I agree, Claudette. As an introvert, I can tell you I am not at all good at dating. So, I always tried to give third and fourth chances to contenders on my boyfriend list, because I knew that First Date Me is a timid, serious version of myself and not what I’m like usually.
Yes, not easy to know what to do/say sometimes, is it too little, too much, – why I don’t date! Well, that and the fact that I’m old and there are no available men where I live 🙂
Really well observed and captured for our consumption! Funnily enough I am currently highly suspicious of a friend’s new love interest who seems to be really into big over the top full on “romantic” gestures only two weeks in. Maybe I have forgotten what it is like to be in the first days of lust or maybe I’m just jealous 😉 hopefully he’s a keeper!
Suspicion is fine, glasgow, flat out dismissal is short-sighted! Thanks for your comment!
I agree! Keep writing.
I think a first step is to admit that no matter how progressive we think we are – we’re still products of this society and carry a number of ‘old fashioned’ ideas with us. For example, I’m surprised when my straight female friends tell me that 4 out of 5 times their first dates do NOT pick up the bill. Old fashioned Sean thinks – ‘geesh – these young men don’t know how to be genteman in 2014’. But then progressive counters with ‘Well, isn’t that equality?’
Dude! Yes! That’s exactly the kind of confusing messages Dudes have to navigate – do I pay for the bill and be chivalrous or do I split it to acknowledge she’s my equal?
I enjoyed your full disclosure…your word choices and the image you chose to back it up….very funny. I also love that you are standing up for Dude. Dudes often get a bad wrap unnecessarily.
hee hee. Thanks for letting me know I wasn’t the only one laughing. It’s hard out there for a Dude.
I’m glad I’m not dating anymore, too much pressure. But marriage isn’t much easier.
No, marriage provides its own set of challenges, doesn’t it? Thanks for your comment, Joseph!
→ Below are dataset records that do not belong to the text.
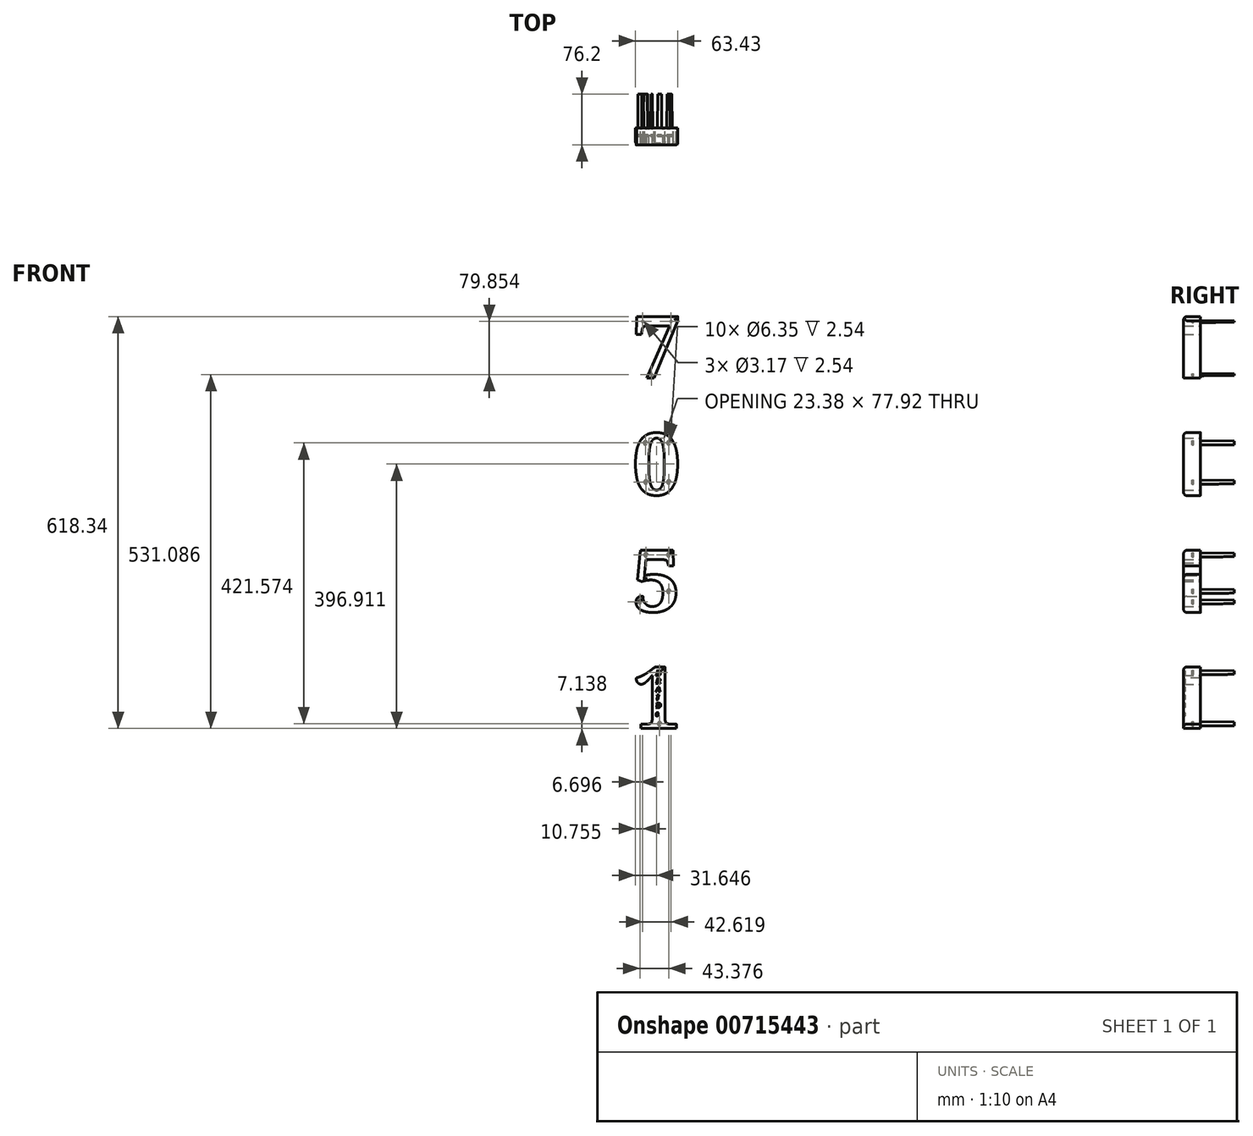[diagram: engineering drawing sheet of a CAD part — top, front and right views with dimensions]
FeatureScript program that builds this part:
annotation { "Feature Type Name" : "Feature", "Feature Type Description" : "" }
export const myFeature = defineFeature(function(context is Context, id is Id, definition is map)
    precondition{}
    {
        {
            var Q0;
            Q0=qCreatedBy(makeId("Front.planeOp"),FACE);
            var sketch = newSketch(context, id + "F0", { "sketchPlane" : qUnion([Q0])});
            skText(sketch, "E0", { "text": "7\n0\n5\n1", "fontName": "NotoSerif-Bold.ttf"});
            const initialGuessF0  = {"E0": [-0.0381, 0, 1, 0, 0.09287]};
            skSetInitialGuess(sketch, initialGuessF0);
            skSolve(sketch);
        }
        {
            var Q0;
            Q0 = qSketchRegion(id + "F0", true);
            extrude(context, id + "F1", {"entities" : qUnion([Q0]), "depth" : 25.4 * mm, "offsetDistance" : 25.4 * mm});
        }
        {
            var Q0;
            Q0=makeQuery(id+"F1.opExtrude","CAP_EDGE",EDGE,{"disambiguationData":[OSD([sQuery(id+"F0.wireOp",EDGE,"E0.sketch_text.stroke-9")])],"isStart":false});
            var Q1;
            Q1=makeQuery(id+"F1.opExtrude","CAP_EDGE",EDGE,{"disambiguationData":[OSD([sQuery(id+"F0.wireOp",EDGE,"E0.sketch_text.stroke-7")])],"isStart":false});
            var Q2;
            Q2=makeQuery(id+"F1.opExtrude","CAP_EDGE",EDGE,{"disambiguationData":[OSD([sQuery(id+"F0.wireOp",EDGE,"E0.sketch_text.stroke-23")])],"isStart":false});
            var Q3;
            Q3=makeQuery(id+"F1.opExtrude","CAP_EDGE",EDGE,{"disambiguationData":[OSD([sQuery(id+"F0.wireOp",EDGE,"E0.sketch_text.stroke-55")])],"isStart":false});
            var Q4;
            Q4=makeQuery(id+"F1.opExtrude","CAP_EDGE",EDGE,{"disambiguationData":[OSD([sQuery(id+"F0.wireOp",EDGE,"E0.sketch_text.stroke-56")])],"isStart":false});
            var Q5;
            Q5=makeQuery(id+"F1.opExtrude","CAP_EDGE",EDGE,{"disambiguationData":[OSD([sQuery(id+"F0.wireOp",EDGE,"E0.sketch_text.stroke-73")])],"isStart":false});
            var Q6;
            Q6=makeQuery(id+"F1.opExtrude","CAP_EDGE",EDGE,{"disambiguationData":[OSD([sQuery(id+"F0.wireOp",EDGE,"E0.sketch_text.stroke-111")])],"isStart":false});
            var Q7;
            Q7=makeQuery(id+"F1.opExtrude","CAP_EDGE",EDGE,{"disambiguationData":[OSD([sQuery(id+"F0.wireOp",EDGE,"E0.sketch_text.stroke-112")])],"isStart":false});
            fillet(context, id + "F2", {"entities" : qUnion([Q0, Q1, Q2, Q3, Q4, Q5, Q6, Q7]), "radius" : 5.08 * mm, "tangentPropagation" : true, "allowEdgeOverflow" : false});
        }
        {
            var Q0;
            Q0=makeQuery(id+"F0.imprint","IMPRINT",FACE,{"disambiguationData":[TD([[makeQuery(id+"F0.imprint","IMPRINT",EDGE,{"derivedFrom":sQuery(id+"F0.wireOp",EDGE,"E0.sketch_text.stroke-0")}),-1.0]])]});
            var sketch = newSketch(context, id + "F3", { "sketchPlane" : qUnion([Q0])});
            skCircle(sketch, "E1", {"center": v(19.68, 84.68) * mm, "radius": 1.59 * mm});
            skCircle(sketch, "E2", {"center": v(-22.93, 84.68) * mm, "radius": 1.59 * mm});
            skCircle(sketch, "E3", {"center": v(-9.42, 4.83) * mm, "radius": 1.59 * mm});
            skCircle(sketch, "E4", {"center": v(-18.64, -97.55) * mm, "radius": 3.18 * mm});
            skCircle(sketch, "E5", {"center": v(-17.95, -156.34) * mm, "radius": 3.18 * mm});
            skCircle(sketch, "E6", {"center": v(16.38, -97.55) * mm, "radius": 3.18 * mm});
            skCircle(sketch, "E7", {"center": v(16.38, -156.34) * mm, "radius": 3.18 * mm});
            skCircle(sketch, "E8", {"center": v(16.38, -265.61) * mm, "radius": 3.18 * mm});
            skCircle(sketch, "E9", {"center": v(-17.95, -265.61) * mm, "radius": 3.18 * mm});
            skCircle(sketch, "E10", {"center": v(16.38, -320.3) * mm, "radius": 3.18 * mm});
            skCircle(sketch, "E11", {"center": v(-27, -336.1) * mm, "radius": 3.18 * mm});
            skCircle(sketch, "E12", {"center": v(2.54, -519.12) * mm, "radius": 3.18 * mm});
            skCircle(sketch, "E13", {"center": v(2.54, -442.2) * mm, "radius": 3.18 * mm});
            skSolve(sketch);
        }
        {
            var Q0;
            Q0 = qSketchRegion(id + "F3", true);
            var Q1;
            Q1=sQuery(id+"F3.wireOp",EDGE,"E13");
            var Q2;
            Q2=sQuery(id+"F3.wireOp",EDGE,"E12");
            var Q3;
            Q3=sQuery(id+"F3.wireOp",EDGE,"E8");
            var Q4;
            Q4=sQuery(id+"F3.wireOp",EDGE,"E9");
            var Q5;
            Q5=sQuery(id+"F3.wireOp",EDGE,"E10");
            var Q6;
            Q6=sQuery(id+"F3.wireOp",EDGE,"E11");
            var Q7;
            Q7=sQuery(id+"F3.wireOp",EDGE,"E6");
            var Q8;
            Q8=sQuery(id+"F3.wireOp",EDGE,"E7");
            var Q9;
            Q9=sQuery(id+"F3.wireOp",EDGE,"E5");
            var Q10;
            Q10=sQuery(id+"F3.wireOp",EDGE,"E4");
            var Q11;
            Q11=sQuery(id+"F3.wireOp",EDGE,"E3");
            var Q12;
            Q12=sQuery(id+"F3.wireOp",EDGE,"E1");
            var Q13;
            Q13=sQuery(id+"F3.wireOp",EDGE,"E2");
            extrude(context, id + "F4", {"entities" : qUnion([Q0]), "operationType" : NewBodyOperationType.ADD, "surfaceOperationType" : NewSurfaceOperationType.ADD, "surfaceEntities" : qUnion([Q1, Q2, Q3, Q4, Q5, Q6, Q7, Q8, Q9, Q10, Q11, Q12, Q13]), "oppositeDirection" : true, "depth" : 50.8 * mm, "offsetDistance" : 25.4 * mm, "hasDraft" : true, "draftAngle" : .5 * degree, "draftPullDirection" : true});
        }
        {
            var Q0;
            Q0=makeQuery(id+"F1.opExtrude","CAP_FACE",FACE,{"disambiguationData":[OSD([sQuery(id+"F0.wireOp",EDGE,"E0.sketch_text.stroke-91"),sQuery(id+"F0.wireOp",EDGE,"E0.sketch_text.stroke-92"),sQuery(id+"F0.wireOp",EDGE,"E0.sketch_text.stroke-93"),sQuery(id+"F0.wireOp",EDGE,"E0.sketch_text.stroke-94"),sQuery(id+"F0.wireOp",EDGE,"E0.sketch_text.stroke-95"),sQuery(id+"F0.wireOp",EDGE,"E0.sketch_text.stroke-96"),sQuery(id+"F0.wireOp",EDGE,"E0.sketch_text.stroke-97"),sQuery(id+"F0.wireOp",EDGE,"E0.sketch_text.stroke-98"),sQuery(id+"F0.wireOp",EDGE,"E0.sketch_text.stroke-99"),sQuery(id+"F0.wireOp",EDGE,"E0.sketch_text.stroke-100"),sQuery(id+"F0.wireOp",EDGE,"E0.sketch_text.stroke-101"),sQuery(id+"F0.wireOp",EDGE,"E0.sketch_text.stroke-102"),sQuery(id+"F0.wireOp",EDGE,"E0.sketch_text.stroke-103"),sQuery(id+"F0.wireOp",EDGE,"E0.sketch_text.stroke-104"),sQuery(id+"F0.wireOp",EDGE,"E0.sketch_text.stroke-105"),sQuery(id+"F0.wireOp",EDGE,"E0.sketch_text.stroke-106"),sQuery(id+"F0.wireOp",EDGE,"E0.sketch_text.stroke-107"),sQuery(id+"F0.wireOp",EDGE,"E0.sketch_text.stroke-108"),sQuery(id+"F0.wireOp",EDGE,"E0.sketch_text.stroke-109"),sQuery(id+"F0.wireOp",EDGE,"E0.sketch_text.stroke-110"),sQuery(id+"F0.wireOp",EDGE,"E0.sketch_text.stroke-111"),sQuery(id+"F0.wireOp",EDGE,"E0.sketch_text.stroke-112"),sQuery(id+"F0.wireOp",EDGE,"E0.sketch_text.stroke-113"),sQuery(id+"F0.wireOp",EDGE,"E0.sketch_text.stroke-114"),sQuery(id+"F0.wireOp",EDGE,"E0.sketch_text.stroke-115"),sQuery(id+"F0.wireOp",EDGE,"E0.sketch_text.stroke-116"),sQuery(id+"F0.wireOp",EDGE,"E0.sketch_text.stroke-117"),sQuery(id+"F0.wireOp",EDGE,"E0.sketch_text.stroke-118"),sQuery(id+"F0.wireOp",EDGE,"E0.sketch_text.stroke-119")])],"isStart":false});
            var sketch = newSketch(context, id + "F5", { "sketchPlane" : qUnion([Q0])});
            skText(sketch, "E14", { "text": "B\nR \nA\n\nD\ns", "fontName": "Tinos-BoldItalic.ttf"});
            skText(sketch, "E15", { "text": "B\nR \nA\n\nD\ns", "fontName": "Tinos-BoldItalic.ttf"});
            skText(sketch, "E16", { "text": "I", "fontName": "Tinos-BoldItalic.ttf"});
            skPoint(sketch, "E16.firstSnap0", {"position": v(-8.56, -478.7) * mm});
            const initialGuessF5  = {"E14": [-0.00303, -0.44636, 1, 0, 0.00762], "E15": [-0.03593, -0.89342, 1, 0, 0.00762], "E16": [-0.0026, -0.48302, 1, 0, 0.00762]};
            skSetInitialGuess(sketch, initialGuessF5);
            skSolve(sketch);
        }
        {
            var Q0;
            Q0 = qSketchRegion(id + "F5", true);
            extrude(context, id + "F6", {"entities" : qUnion([Q0]), "operationType" : NewBodyOperationType.REMOVE, "oppositeDirection" : true, "depth" : 2.54 * mm, "offsetDistance" : 25.4 * mm});
        }
        {
            var Q0;
            Q0 = qSketchRegion(id + "F3", true);
            extrude(context, id + "F7", {"entities" : qUnion([Q0]), "operationType" : NewBodyOperationType.REMOVE, "depth" : 12.7 * mm, "offsetDistance" : 25.4 * mm});
        }
        {
            var Q0;
            Q0 = qSketchRegion(id + "F3", true);
            extrude(context, id + "F8", {"entities" : qUnion([Q0]), "operationType" : NewBodyOperationType.ADD, "depth" : 10.16 * mm, "offsetDistance" : 25.4 * mm});
        }
    });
What an interesting read, Nate. Thanks for giving your opinions on this. It is true that sometimes a person’s actions can be mis-read. Time will tell wether it’s real or not. And I agree- men should still open doors for women. Although I open doors for people, too! 😊
Charity has already told me that Dude was playing, unfortunately. Still I don’t think guys should be discounted for one or two missteps. thanks for your support!
You’re welcome, Nate! 😊
The phrase “boyfriend contender list” made me laugh.
We definitely have a long way to go with regard to debunking gender role stereotypes. They seem to be ingrained into the very air we breathe.
I actually never thought about the implications of those b&w photos of kids doing precocious things until I started writing this entry. I appreciate your comments and movie suggestions,fgibg, thanks!
great commentary! i am always confused at why people don’t just open their mouths and ask, “What are your intentions?” Communication is a lost art in this social media driven generation. very odd.
yes, it seems like talking about it would be easier, doesn’t it? Thanks for responding, reda!